Question

Calculate the \(\mathrm{pH}\) and the equilibrium concentration of \(\mathrm{HClO}\) in a \(0.10 \mathrm{M}\) solution of hypochlorous acid. \(K_{\mathrm{a}}\) \(\mathrm{HClO}=2.8 \times 10^{-8}\)

Short answer

The pH of the 0.10 M solution of hypochlorous acid is approximately 4.78, and the equilibrium concentration of HClO in the solution is approximately 0.0999833 M.

Step-by-step solution

Understand the dissociation reaction and set up the equilibrium expression

The dissociation reaction of hypochlorous acid (HClO) in water can be represented as: $$\mathrm{HClO} \rightleftharpoons \mathrm{H^{+}} + \mathrm{ClO^{-}}$$ Initially, we have 0.10 M HClO and no H+ or ClO- ions. At equilibrium, some of the HClO will dissociate into H+ and ClO- ions. We can represent the changes in concentration with the variable x: $$[\mathrm{H^{+}}] = x$$ $$[\mathrm{ClO^{-}}] = x$$ $$[\mathrm{HClO}] = 0.10 - x$$ Using the given Ka value, we can set up the equilibrium expression: $$K_{\mathrm{a}} = \frac{[\mathrm{H^{+}}][\mathrm{ClO^{-}}]}{[\mathrm{HClO}]}$$

Make an assumption to simplify the problem

We can assume that the change in concentration x is very small compared to the initial concentration of HClO (0.10 M). This means that \((0.10 - x) \approx 0.10\). By making this assumption, we can now write the equilibrium expression as: $$2.8 \times 10^{-8} = \frac{x \cdot x}{0.10}$$

Solve for x, which represents the equilibrium concentration of H+ ions

To solve for x, we need to solve the following equation: $$2.8 \times 10^{-8} = \frac{x^2}{0.10}$$ First, multiply both sides by 0.10 to isolate \(x^2\): $$x^2 = 2.8 \times 10^{-8} \times 0.10$$ Now, calculate the square root of both sides to find x: $$x = \sqrt{2.8 \times 10^{-8} \times 0.10}$$ $$x = 1.67 \times 10^{-5}$$ Here, x represents the equilibrium concentration of H+ ions and ClO- ions, which are both equal to \(1.67 \times 10^{-5} \mathrm{M}\).

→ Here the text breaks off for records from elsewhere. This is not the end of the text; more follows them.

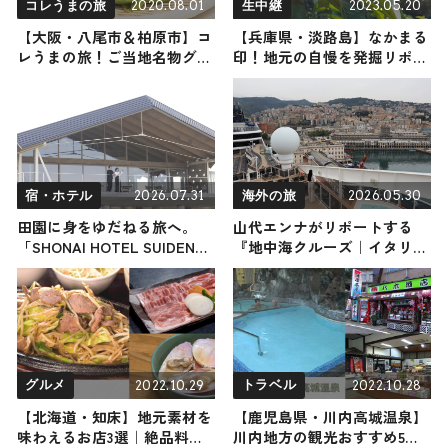
2020.08.01
2023.05.20
コレうまの旅
生中継
【大阪・八尾市＆柏原市】コ
【兵庫県・淡路島】なかまる
レうまの旅！ご当地名物グル
印！地元の自慢を発掘リポー
メをお届け
ト
2026.07.31
2026.05.30
宿・ホテル
海外の旅
田園に身をゆだねる旅へ。
山代エンナがリポートする
「SHONAI HOTEL SUIDEN
『地中海クルーズ｜イタリ
TERRASSE」で過ごす、山
ア・ジェノヴァ』の旅！おす
形・庄内の1泊2日
すめ観光スポットやグルメを
紹介 2026年5月30日放送
2022.10.29
2022.10.28
グルメ
トラベル
【北海道・知床】地元素材を
【鹿児島県・川内高城温泉】
味わえるお店3選｜絶品料理
川内地方の観光おすすめ5選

Calculate the equilibrium concentration of HClO

To find the equilibrium concentration of HClO, we can now use the value of x from step 3: $$[\mathrm{HClO}]_{\mathrm{eq}} = 0.10 - x$$ $$[\mathrm{HClO}]_{\mathrm{eq}} = 0.10 - 1.67 \times 10^{-5}$$ $$[\mathrm{HClO}]_{\mathrm{eq}} = 0.0999833\mathrm{M}$$

Calculate the pH of the solution

The pH is defined as the negative logarithm of the H+ ion concentration: $$\mathrm{pH} = -\log {[\mathrm{H^{+}}]}$$ In this case, \([\mathrm{H^{+}}] = x = 1.67 \times 10^{-5} \mathrm{M}\). Thus, we can find the pH as follows: $$\mathrm{pH} = -\log (1.67 \times 10^{-5})$$ $$\mathrm{pH} \approx 4.78$$ The pH of the 0.10 M solution of hypochlorous acid is approximately 4.78, and the equilibrium concentration of HClO in the solution is approximately 0.0999833 M.